● **TAREFA PROPOSTA A**
Retorne todas as linhas que contêm a palavra "trapezoid", levando em conta a diferença entre maiúsculas e minúsculas.

● **TRECHO EXTRAÍDO**
- - -

Por Bruno Fajersztajn e Júlio M. de Oliveira
A reforma tributária do consumo promete um sistema mais simples, justo e eficiente, tendo sido sua aprovação comemorada pela sociedade. A reforma também resultou na introdução, de forma expressa na Constituição, dos princípios da simplicidade, da transparência, da justiça tributária, da cooperação e da defesa do meio ambiente. Espera-se que o IBS, o Imposto sobre Bens e Serviços, e a CBS, contribuição de igual nome, concretizem esses princípios e tenhamos um sistema que propicie o desenvolvimento do país.
O Projeto de Lei Complementar (PLP) nº 108, de 2024, propõe-se, entre outros temas, a regular as sanções no âmbito da reforma, tendo sido elaborado e aprovado pela Câmara dos Deputados, aguardando, atualmente, aprovação no Senado Federal. O texto aprovado parece completamente desconectado dos objetivos da reforma e, por isso, precisa ser sensivelmente alterado, sob pena de frustração dos anseios da sociedade.
Continuamos na velha máxima ultrapassada de que multas abusivas geram conformidade fiscal. Além disso, se prestigia a cumulação de penas e não são abertos caminhos para uma efetiva relação de cooperação entre o Fisco e a sociedade civil.
As considerações que serão feitas a seguir levam em conta o texto aprovado pela Câmara, muito embora alguns pontos críticos do projeto já tenham sido endereçados no parecer do relator, senador Eduardo Braga (MDB-AM), no âmbito da Comissão de Constituição, Justiça e Cidadania (CCJ) do Senado, divulgado nesta semana.
Inicialmente, é curioso notar que o projeto aprovado pela Câmara trata apenas das infrações aplicáveis ao IBS, sem tratar da CBS. No silêncio, à CBS seriam aplicadas as normas gerais previstas para o descumprimento de obrigações relativas aos tributos administrados pela Receita Federal. Teríamos, então, para tributos idênticos, sanções diferentes. É inconcebível que a mesma conduta, que resulta em obrigações relativas a tributos gêmeos, resulte em sanções totalmente distintas. O projeto precisa ser alterado para contemplar a CBS.
Os problemas do PLP 108/24 aprovado pela Câmara vão além. Há pelo menos 39 tipos infracionais no projeto, repetindo-se a fórmula das atuais legislações estaduais e que resultou em grande insegurança jurídica e um enorme contencioso, os quais culminaram no esgotamento do sistema sancionatório atual. De se ressaltar, a incrível quantidade de programas de regularização e acordos (transações) perdoando multas impagáveis.

- - -

● **TAREFA PROPOSTA B**
Segundo o trecho extraído, quantos tipos infracionais há, no mínimo, no PLP 108/24 aprovado pela Câmara?

- - -

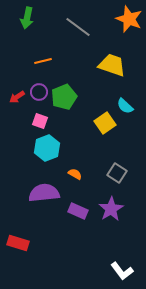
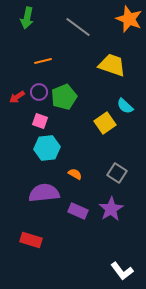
cyan hexagon: rotated 15 degrees clockwise
red rectangle: moved 13 px right, 3 px up
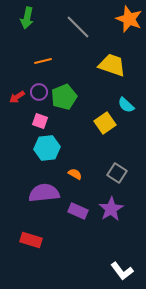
gray line: rotated 8 degrees clockwise
cyan semicircle: moved 1 px right, 1 px up
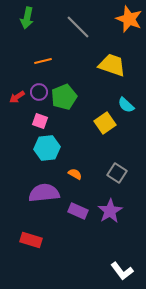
purple star: moved 1 px left, 2 px down
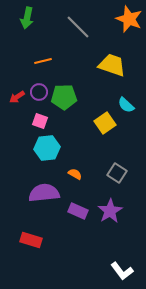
green pentagon: rotated 20 degrees clockwise
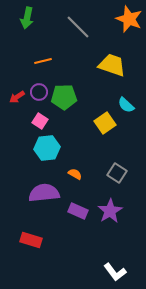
pink square: rotated 14 degrees clockwise
white L-shape: moved 7 px left, 1 px down
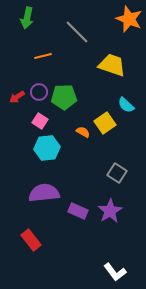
gray line: moved 1 px left, 5 px down
orange line: moved 5 px up
orange semicircle: moved 8 px right, 42 px up
red rectangle: rotated 35 degrees clockwise
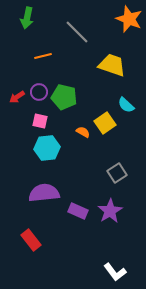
green pentagon: rotated 15 degrees clockwise
pink square: rotated 21 degrees counterclockwise
gray square: rotated 24 degrees clockwise
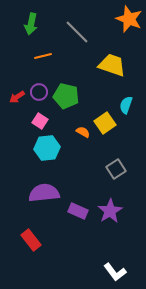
green arrow: moved 4 px right, 6 px down
green pentagon: moved 2 px right, 1 px up
cyan semicircle: rotated 66 degrees clockwise
pink square: rotated 21 degrees clockwise
gray square: moved 1 px left, 4 px up
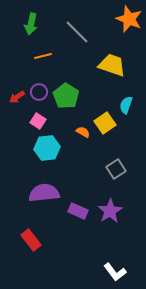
green pentagon: rotated 20 degrees clockwise
pink square: moved 2 px left
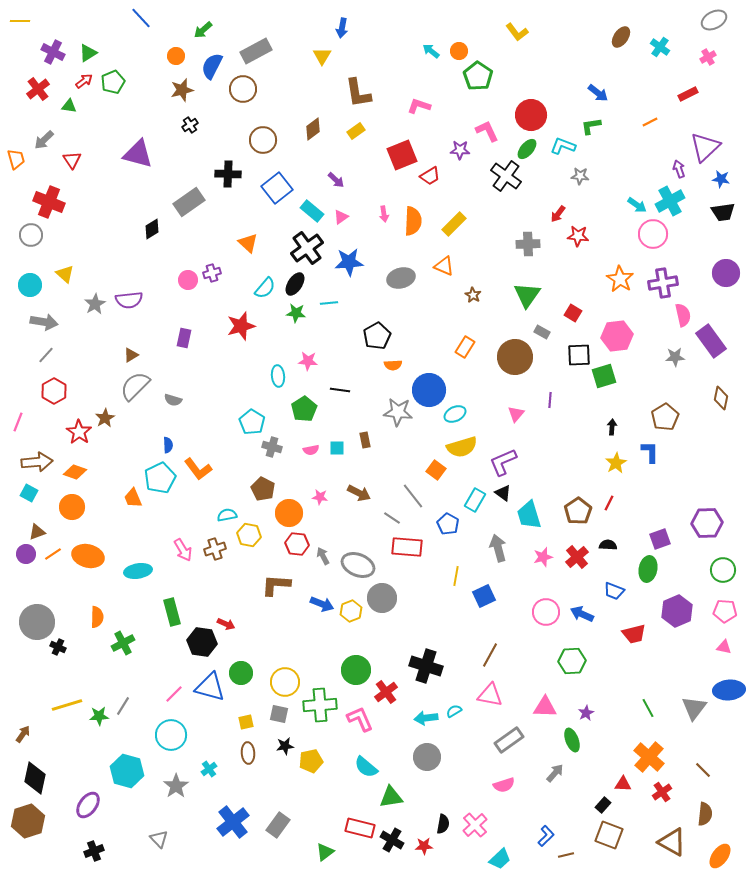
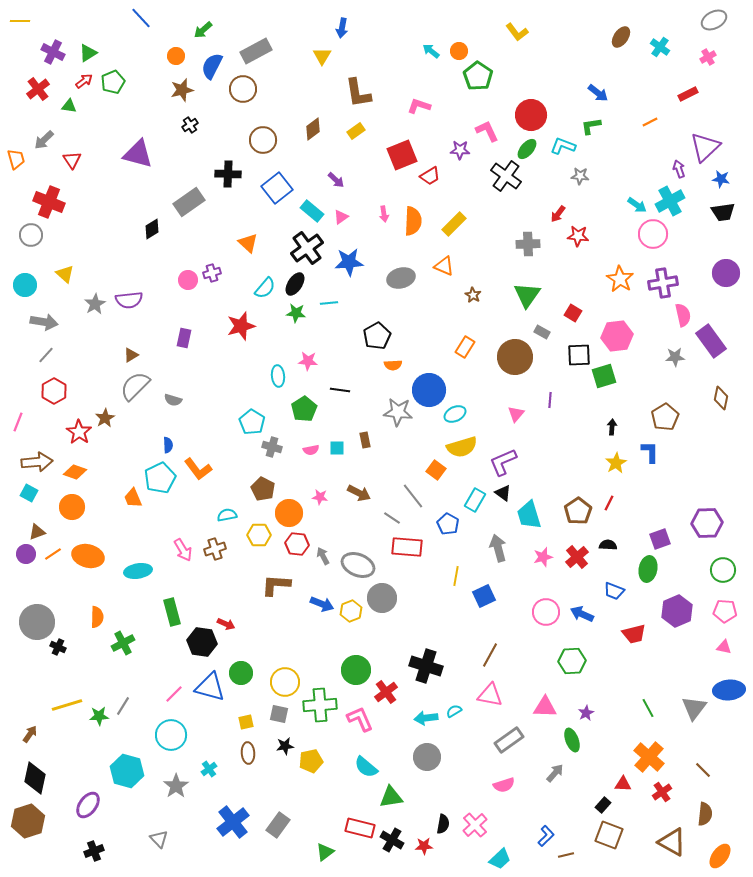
cyan circle at (30, 285): moved 5 px left
yellow hexagon at (249, 535): moved 10 px right; rotated 10 degrees counterclockwise
brown arrow at (23, 734): moved 7 px right
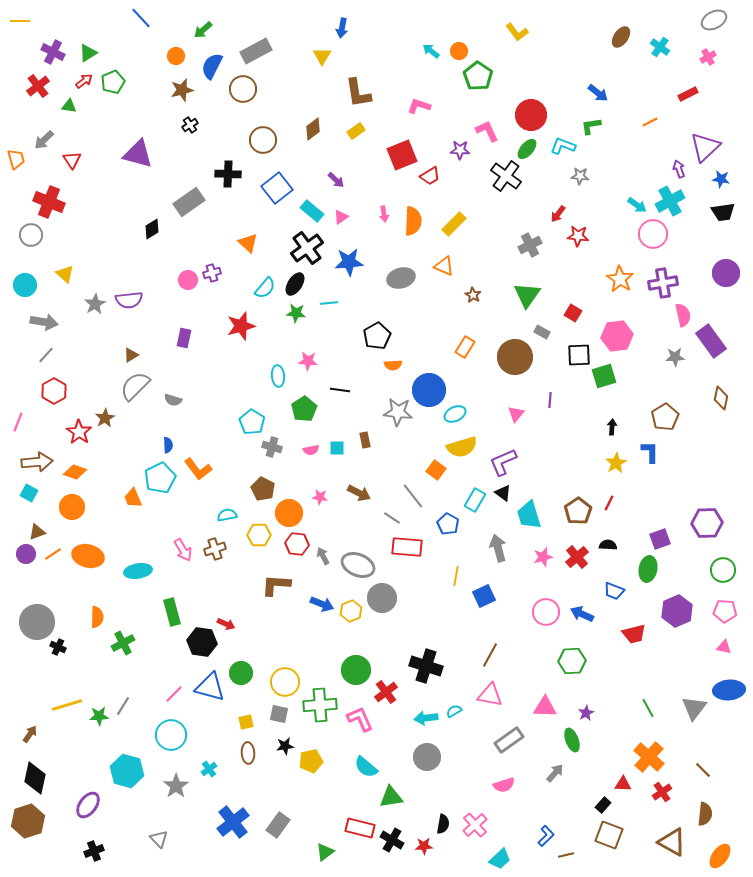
red cross at (38, 89): moved 3 px up
gray cross at (528, 244): moved 2 px right, 1 px down; rotated 25 degrees counterclockwise
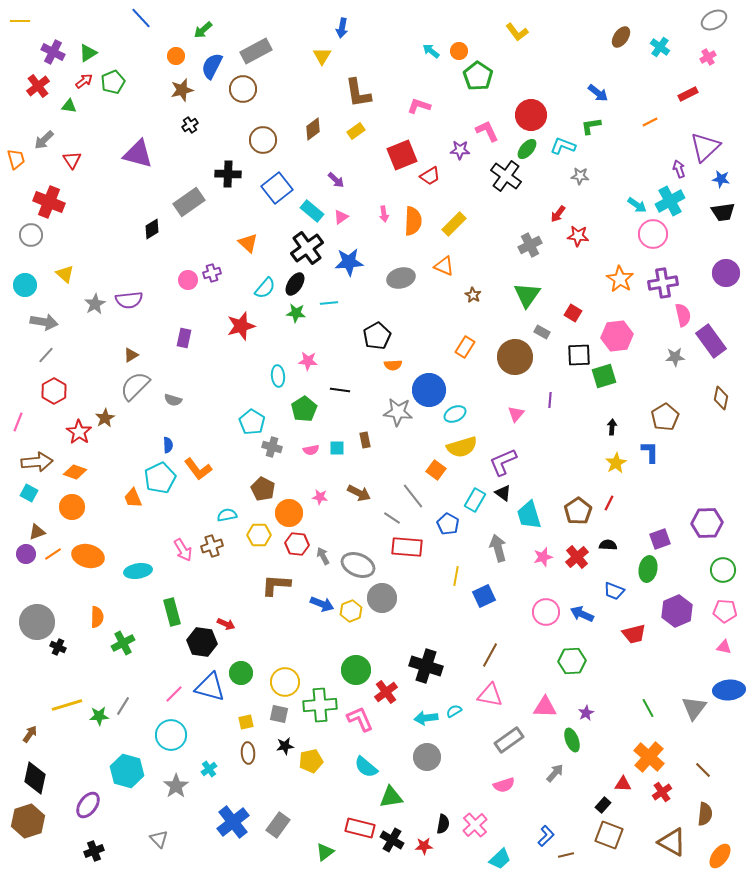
brown cross at (215, 549): moved 3 px left, 3 px up
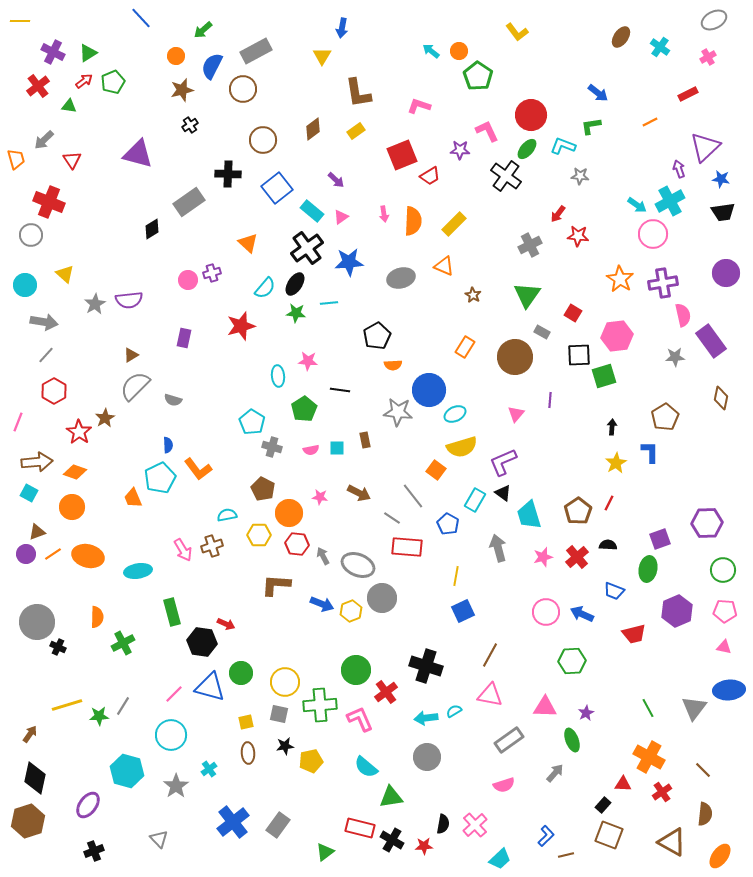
blue square at (484, 596): moved 21 px left, 15 px down
orange cross at (649, 757): rotated 12 degrees counterclockwise
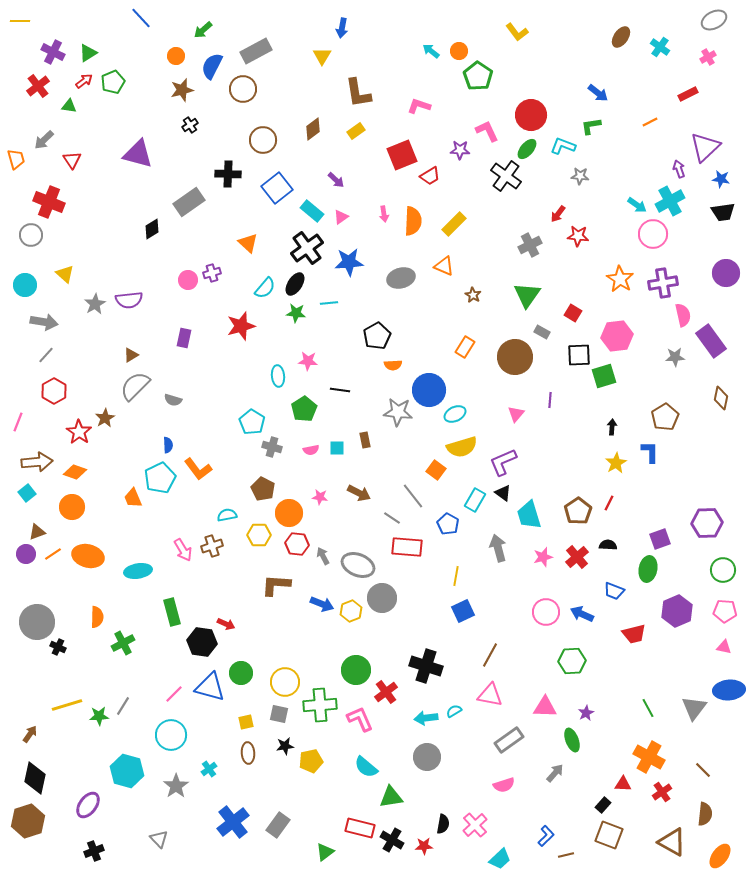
cyan square at (29, 493): moved 2 px left; rotated 24 degrees clockwise
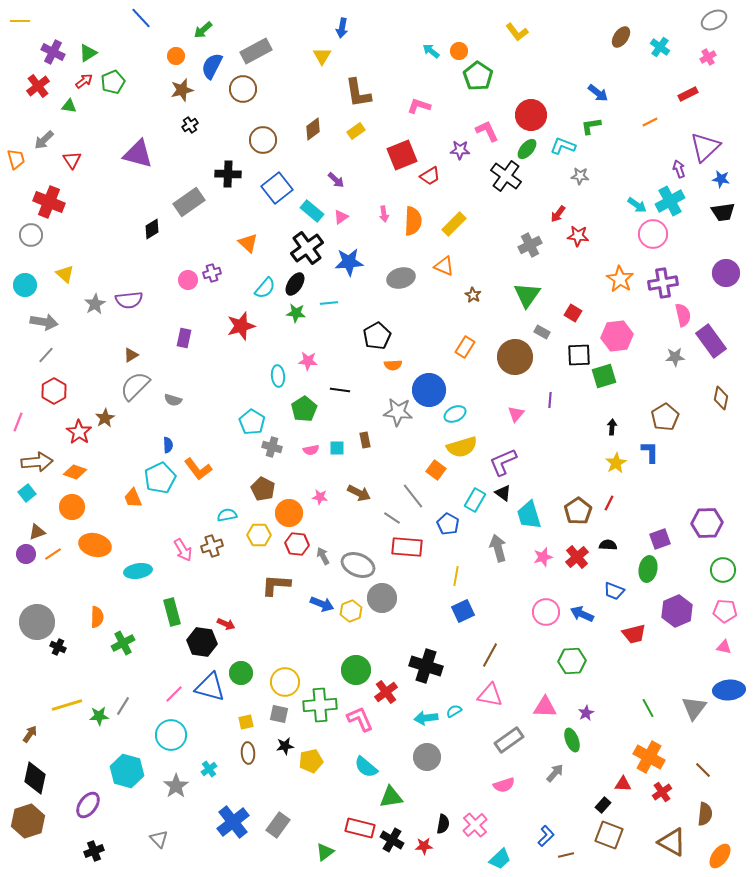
orange ellipse at (88, 556): moved 7 px right, 11 px up
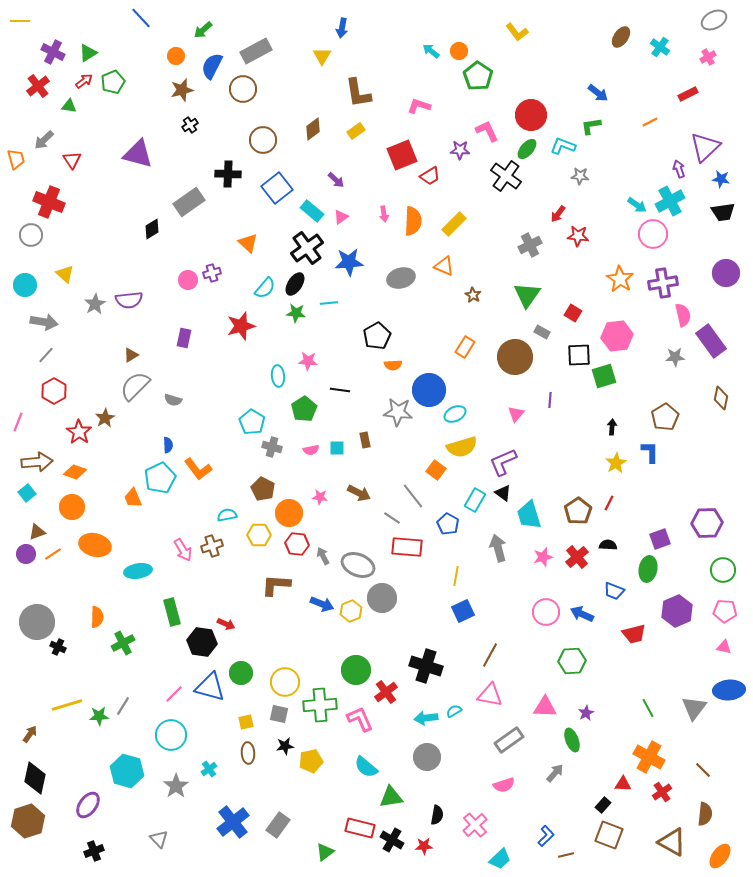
black semicircle at (443, 824): moved 6 px left, 9 px up
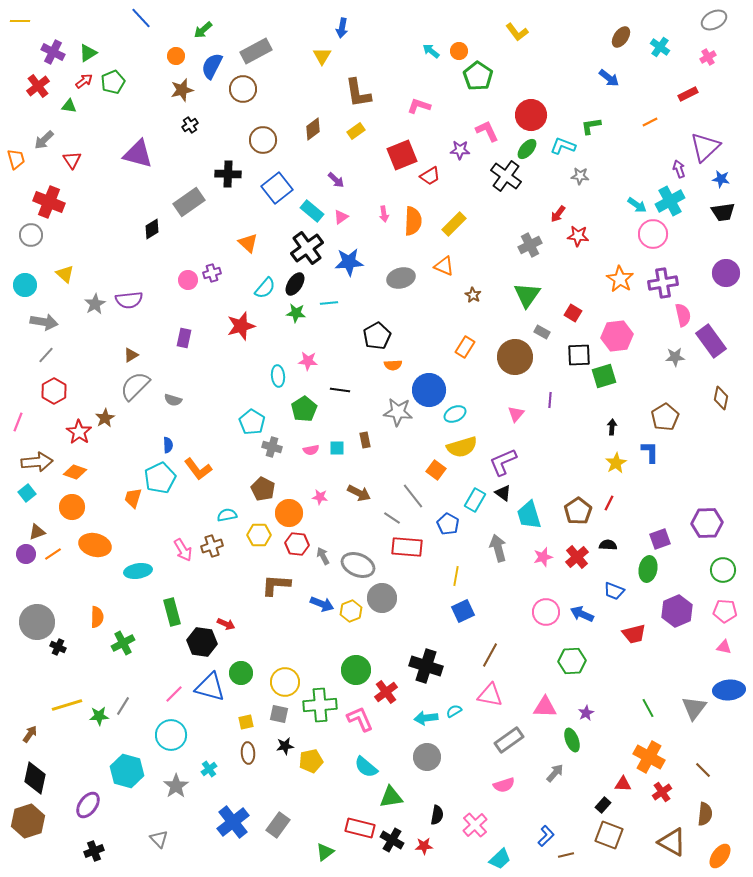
blue arrow at (598, 93): moved 11 px right, 15 px up
orange trapezoid at (133, 498): rotated 40 degrees clockwise
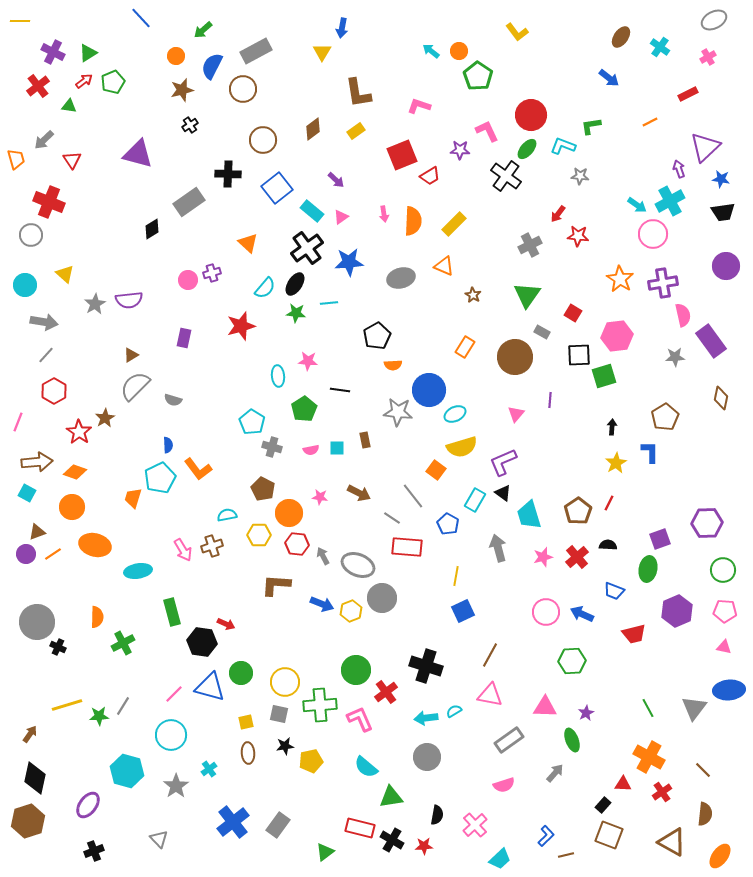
yellow triangle at (322, 56): moved 4 px up
purple circle at (726, 273): moved 7 px up
cyan square at (27, 493): rotated 24 degrees counterclockwise
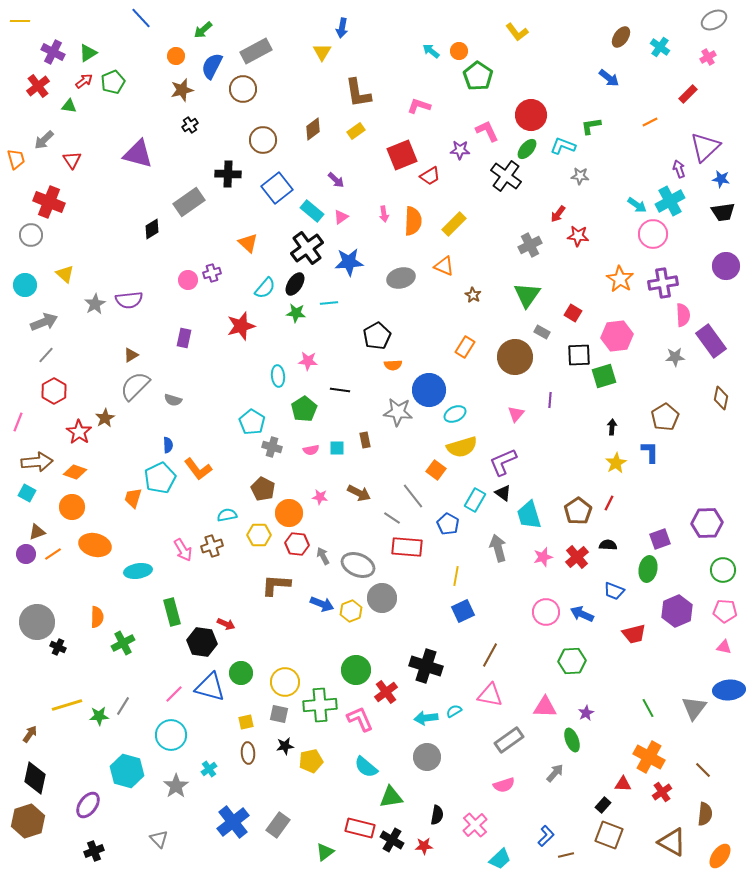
red rectangle at (688, 94): rotated 18 degrees counterclockwise
pink semicircle at (683, 315): rotated 10 degrees clockwise
gray arrow at (44, 322): rotated 32 degrees counterclockwise
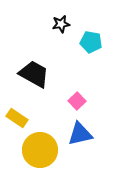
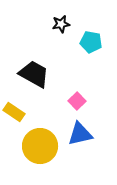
yellow rectangle: moved 3 px left, 6 px up
yellow circle: moved 4 px up
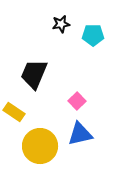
cyan pentagon: moved 2 px right, 7 px up; rotated 10 degrees counterclockwise
black trapezoid: rotated 96 degrees counterclockwise
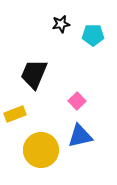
yellow rectangle: moved 1 px right, 2 px down; rotated 55 degrees counterclockwise
blue triangle: moved 2 px down
yellow circle: moved 1 px right, 4 px down
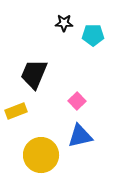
black star: moved 3 px right, 1 px up; rotated 12 degrees clockwise
yellow rectangle: moved 1 px right, 3 px up
yellow circle: moved 5 px down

- - -

● **RESPOSTA ESCRITA A**
orange trapezoid at (133, 498): rotated 40 degrees clockwise
black trapezoid: rotated 96 degrees counterclockwise

● **RESPOSTA ESCRITA B**
Há pelo menos 39 tipos infracionais.